Auch wenn es unlogisch klingt, gilt das gleiche Prinzip (nationale Gerichtsbarkeit) auch umgekehrt. Wenn Sie in Deutschland ansässig sind und einen deutschen Führerschein besitzen und die deutschen Behörden Ihnen ein Fahrverbot ausstellen, gilt dieses Fahrverbot standardmäßig auch nur für Deutschland. Sofern dies nicht durch nationales Recht eingeschränkt ist, dürfen Sie möglicherweise weiterhin in anderen Ländern fahren.

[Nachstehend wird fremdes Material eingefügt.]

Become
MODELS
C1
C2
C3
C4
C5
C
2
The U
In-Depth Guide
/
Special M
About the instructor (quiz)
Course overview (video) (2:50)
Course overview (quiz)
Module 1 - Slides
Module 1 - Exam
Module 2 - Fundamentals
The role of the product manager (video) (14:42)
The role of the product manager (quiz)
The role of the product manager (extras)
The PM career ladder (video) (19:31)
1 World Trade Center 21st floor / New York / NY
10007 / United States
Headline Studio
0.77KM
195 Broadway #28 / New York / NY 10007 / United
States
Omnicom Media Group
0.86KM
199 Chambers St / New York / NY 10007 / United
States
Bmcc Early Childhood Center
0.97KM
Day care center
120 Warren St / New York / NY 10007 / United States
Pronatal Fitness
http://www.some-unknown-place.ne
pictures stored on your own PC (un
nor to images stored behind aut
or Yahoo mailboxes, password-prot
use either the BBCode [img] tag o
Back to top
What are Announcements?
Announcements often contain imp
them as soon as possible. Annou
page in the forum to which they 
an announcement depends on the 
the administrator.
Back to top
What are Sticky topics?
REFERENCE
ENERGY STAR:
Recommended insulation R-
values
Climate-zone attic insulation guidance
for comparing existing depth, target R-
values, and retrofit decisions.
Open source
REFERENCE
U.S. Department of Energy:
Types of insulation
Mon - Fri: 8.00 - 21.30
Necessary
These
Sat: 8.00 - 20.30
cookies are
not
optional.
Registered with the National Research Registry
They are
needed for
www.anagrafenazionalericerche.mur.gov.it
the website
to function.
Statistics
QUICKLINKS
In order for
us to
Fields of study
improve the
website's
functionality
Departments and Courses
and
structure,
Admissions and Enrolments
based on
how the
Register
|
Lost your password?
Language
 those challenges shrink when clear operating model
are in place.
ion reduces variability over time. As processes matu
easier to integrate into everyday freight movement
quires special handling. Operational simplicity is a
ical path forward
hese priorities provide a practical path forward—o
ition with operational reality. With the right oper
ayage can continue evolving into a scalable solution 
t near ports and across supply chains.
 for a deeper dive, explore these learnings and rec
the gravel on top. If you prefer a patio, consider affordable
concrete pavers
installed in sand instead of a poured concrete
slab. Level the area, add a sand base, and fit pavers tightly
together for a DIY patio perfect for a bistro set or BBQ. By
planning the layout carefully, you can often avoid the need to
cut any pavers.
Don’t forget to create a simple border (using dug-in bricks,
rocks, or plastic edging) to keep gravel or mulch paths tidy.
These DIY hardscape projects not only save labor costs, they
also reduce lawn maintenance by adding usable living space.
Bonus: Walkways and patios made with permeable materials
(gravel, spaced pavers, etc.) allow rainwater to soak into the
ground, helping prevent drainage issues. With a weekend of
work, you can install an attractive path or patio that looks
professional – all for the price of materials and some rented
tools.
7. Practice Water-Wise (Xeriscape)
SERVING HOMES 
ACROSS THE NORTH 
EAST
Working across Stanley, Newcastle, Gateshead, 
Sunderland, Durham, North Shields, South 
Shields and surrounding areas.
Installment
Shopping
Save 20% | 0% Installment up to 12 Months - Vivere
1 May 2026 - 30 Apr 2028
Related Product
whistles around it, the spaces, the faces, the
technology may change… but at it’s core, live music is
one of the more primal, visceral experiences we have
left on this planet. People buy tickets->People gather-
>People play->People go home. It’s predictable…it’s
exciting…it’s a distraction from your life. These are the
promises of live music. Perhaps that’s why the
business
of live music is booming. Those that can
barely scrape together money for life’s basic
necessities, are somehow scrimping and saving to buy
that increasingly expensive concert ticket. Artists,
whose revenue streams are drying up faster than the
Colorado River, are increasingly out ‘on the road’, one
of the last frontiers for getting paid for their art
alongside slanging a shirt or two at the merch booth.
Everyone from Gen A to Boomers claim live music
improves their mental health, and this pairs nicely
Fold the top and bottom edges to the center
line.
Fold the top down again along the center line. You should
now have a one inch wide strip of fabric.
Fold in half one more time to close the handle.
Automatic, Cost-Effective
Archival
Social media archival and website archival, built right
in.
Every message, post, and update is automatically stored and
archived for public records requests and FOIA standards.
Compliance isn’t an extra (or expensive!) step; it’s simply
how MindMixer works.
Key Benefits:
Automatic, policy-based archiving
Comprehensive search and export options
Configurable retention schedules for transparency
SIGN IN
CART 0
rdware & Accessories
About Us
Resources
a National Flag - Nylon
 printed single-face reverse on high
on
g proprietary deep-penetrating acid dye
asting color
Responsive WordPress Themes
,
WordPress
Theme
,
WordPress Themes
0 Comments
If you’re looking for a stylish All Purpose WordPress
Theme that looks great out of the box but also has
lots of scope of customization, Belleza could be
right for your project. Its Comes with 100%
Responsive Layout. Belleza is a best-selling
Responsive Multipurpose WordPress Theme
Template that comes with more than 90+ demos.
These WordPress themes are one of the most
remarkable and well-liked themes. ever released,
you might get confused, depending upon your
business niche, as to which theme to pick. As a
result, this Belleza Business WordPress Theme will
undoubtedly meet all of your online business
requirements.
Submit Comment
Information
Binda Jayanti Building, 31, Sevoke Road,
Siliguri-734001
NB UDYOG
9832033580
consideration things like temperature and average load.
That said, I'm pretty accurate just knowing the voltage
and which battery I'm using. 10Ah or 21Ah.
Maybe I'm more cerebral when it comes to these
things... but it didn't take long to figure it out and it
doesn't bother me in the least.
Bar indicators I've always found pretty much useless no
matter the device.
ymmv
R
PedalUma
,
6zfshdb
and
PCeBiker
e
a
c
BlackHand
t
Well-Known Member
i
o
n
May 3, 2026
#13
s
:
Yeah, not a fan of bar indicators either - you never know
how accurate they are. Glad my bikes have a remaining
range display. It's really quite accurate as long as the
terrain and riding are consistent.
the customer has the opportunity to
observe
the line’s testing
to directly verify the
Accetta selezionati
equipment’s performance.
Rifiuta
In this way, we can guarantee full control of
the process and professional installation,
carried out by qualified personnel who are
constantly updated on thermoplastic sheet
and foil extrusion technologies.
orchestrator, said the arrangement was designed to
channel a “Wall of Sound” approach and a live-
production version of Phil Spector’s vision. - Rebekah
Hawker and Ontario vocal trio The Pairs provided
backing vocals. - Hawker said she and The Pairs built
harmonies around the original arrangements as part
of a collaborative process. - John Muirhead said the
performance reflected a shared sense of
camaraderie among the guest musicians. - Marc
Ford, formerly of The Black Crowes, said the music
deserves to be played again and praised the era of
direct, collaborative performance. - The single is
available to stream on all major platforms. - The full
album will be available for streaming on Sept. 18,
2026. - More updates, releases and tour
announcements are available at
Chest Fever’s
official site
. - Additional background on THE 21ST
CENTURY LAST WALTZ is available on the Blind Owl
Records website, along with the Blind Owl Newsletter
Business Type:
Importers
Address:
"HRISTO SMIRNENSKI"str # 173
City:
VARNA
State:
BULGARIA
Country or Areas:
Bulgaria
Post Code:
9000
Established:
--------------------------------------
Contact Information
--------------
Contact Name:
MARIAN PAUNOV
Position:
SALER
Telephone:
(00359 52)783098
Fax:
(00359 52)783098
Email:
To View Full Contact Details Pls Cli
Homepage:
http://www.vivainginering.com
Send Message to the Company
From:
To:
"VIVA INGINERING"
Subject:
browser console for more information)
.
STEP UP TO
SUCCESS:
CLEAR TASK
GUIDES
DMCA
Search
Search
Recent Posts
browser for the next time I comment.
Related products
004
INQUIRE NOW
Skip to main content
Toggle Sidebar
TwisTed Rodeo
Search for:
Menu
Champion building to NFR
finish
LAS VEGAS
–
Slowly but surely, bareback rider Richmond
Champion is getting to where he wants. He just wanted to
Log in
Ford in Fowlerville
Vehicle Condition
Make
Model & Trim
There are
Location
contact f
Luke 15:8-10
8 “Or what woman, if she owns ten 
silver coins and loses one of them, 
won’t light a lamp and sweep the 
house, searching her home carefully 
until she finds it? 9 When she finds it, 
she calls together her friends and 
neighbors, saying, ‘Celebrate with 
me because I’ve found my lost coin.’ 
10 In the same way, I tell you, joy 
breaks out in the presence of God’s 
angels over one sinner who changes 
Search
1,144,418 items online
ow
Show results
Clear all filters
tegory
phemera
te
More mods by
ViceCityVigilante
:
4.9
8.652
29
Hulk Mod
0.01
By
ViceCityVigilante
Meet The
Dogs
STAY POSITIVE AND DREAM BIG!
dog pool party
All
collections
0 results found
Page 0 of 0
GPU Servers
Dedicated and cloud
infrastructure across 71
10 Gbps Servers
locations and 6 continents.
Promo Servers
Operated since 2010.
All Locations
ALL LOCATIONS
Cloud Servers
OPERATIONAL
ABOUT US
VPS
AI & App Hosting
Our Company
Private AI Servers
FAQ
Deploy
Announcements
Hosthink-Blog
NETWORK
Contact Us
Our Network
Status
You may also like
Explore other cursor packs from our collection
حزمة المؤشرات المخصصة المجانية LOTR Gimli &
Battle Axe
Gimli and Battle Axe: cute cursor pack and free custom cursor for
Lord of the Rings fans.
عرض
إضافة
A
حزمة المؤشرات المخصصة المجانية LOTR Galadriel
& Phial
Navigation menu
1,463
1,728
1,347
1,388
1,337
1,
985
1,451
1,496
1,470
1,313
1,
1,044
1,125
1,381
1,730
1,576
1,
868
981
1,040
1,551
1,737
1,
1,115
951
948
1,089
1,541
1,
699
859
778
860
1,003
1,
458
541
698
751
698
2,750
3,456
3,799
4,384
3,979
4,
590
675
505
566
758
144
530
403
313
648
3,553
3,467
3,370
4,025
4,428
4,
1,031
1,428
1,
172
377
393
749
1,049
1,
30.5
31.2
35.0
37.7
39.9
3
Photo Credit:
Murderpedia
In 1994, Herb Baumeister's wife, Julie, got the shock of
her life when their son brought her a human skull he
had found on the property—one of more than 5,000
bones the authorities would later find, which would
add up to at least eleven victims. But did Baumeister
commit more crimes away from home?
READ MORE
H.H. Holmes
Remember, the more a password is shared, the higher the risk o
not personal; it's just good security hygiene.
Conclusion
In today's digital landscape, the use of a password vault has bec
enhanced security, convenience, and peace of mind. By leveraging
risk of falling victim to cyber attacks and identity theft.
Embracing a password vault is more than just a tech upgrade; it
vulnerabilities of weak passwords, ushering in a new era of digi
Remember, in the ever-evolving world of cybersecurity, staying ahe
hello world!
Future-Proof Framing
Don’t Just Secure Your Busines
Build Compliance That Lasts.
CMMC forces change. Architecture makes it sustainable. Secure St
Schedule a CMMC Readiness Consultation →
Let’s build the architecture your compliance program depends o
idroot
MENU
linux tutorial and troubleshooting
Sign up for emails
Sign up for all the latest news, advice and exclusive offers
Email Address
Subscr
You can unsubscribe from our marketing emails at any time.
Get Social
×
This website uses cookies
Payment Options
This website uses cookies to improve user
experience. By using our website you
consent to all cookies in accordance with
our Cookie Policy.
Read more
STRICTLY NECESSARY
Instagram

Die Antwort ist etwas vage. Wenden Länder in der EU die Strafpunkte tatsächlich gegenseitig an?
JonathanReez

Die Antwort ist vage, weil ich die nationalen Verkehrsgesetze aller 31 EWR-Mitgliedstaaten nicht kenne und es zu weit gefasst gewesen wäre, auf alle Staaten einzugehen, selbst wenn ich es getan hätte. Die gegenseitige Anwendung von Strafpunkten ist schwierig, da die Schwere eines Punktes zwischen den Staaten sehr unterschiedlich ist. In Dänemark reichen 3 Punkte für ein Fahrverbot aus, während es in Bulgarien offensichtlich 34 Punkte gibt. Die Verbreitung von Fahrverboten (auch als Folge von zu vielen Punkten) ist bei AFAIK weit verbreitet.
Tor-Einar Jarnbjo

"Die deutschen Behörden erteilen Ihnen ein Fahrverbot, dieses Fahrverbot gilt standardmäßig auch nur für Deutschland." Aus diesem Grund nehmen die deutschen Behörden die Führerscheinkarte weg, das ist also effektiv (aber nicht rechtlich) ein internationales Verbot.
Neo

@neo: Nicht unbedingt, da es normalerweise einen rechtlichen Unterschied gibt, ob Sie den Führerschein während des Fahrens nicht tragen oder keinen Führerschein besitzen oder ob Ihnen das Fahren verboten wurde. Wenn Sie einen deutschen Führerschein besitzen, in Deutschland ein Fahrverbot erhalten haben, die deutschen Behörden Ihren Führerschein (die Plastikkarte) beschlagnahmt haben und Sie in Österreich fahren und kontrolliert werden, werden Sie standardmäßig mit einer Geldstrafe von 20 € belegt Sie haben das Plastikstück beim Fahren nicht dabei und werden nicht für das Fahren ohne gültigen oder suspendierten Führerschein bestraft.
Tor-Einar Jarnbjo

Haben Sie Beweise für den letzten Absatz? Abgesehen von den Praktiken, auf welcher Grundlage dürfen Sie in einem anderen Land (EU) fahren, wenn Ihr Führerschein dort, wo er ausgestellt wurde, nicht gültig ist?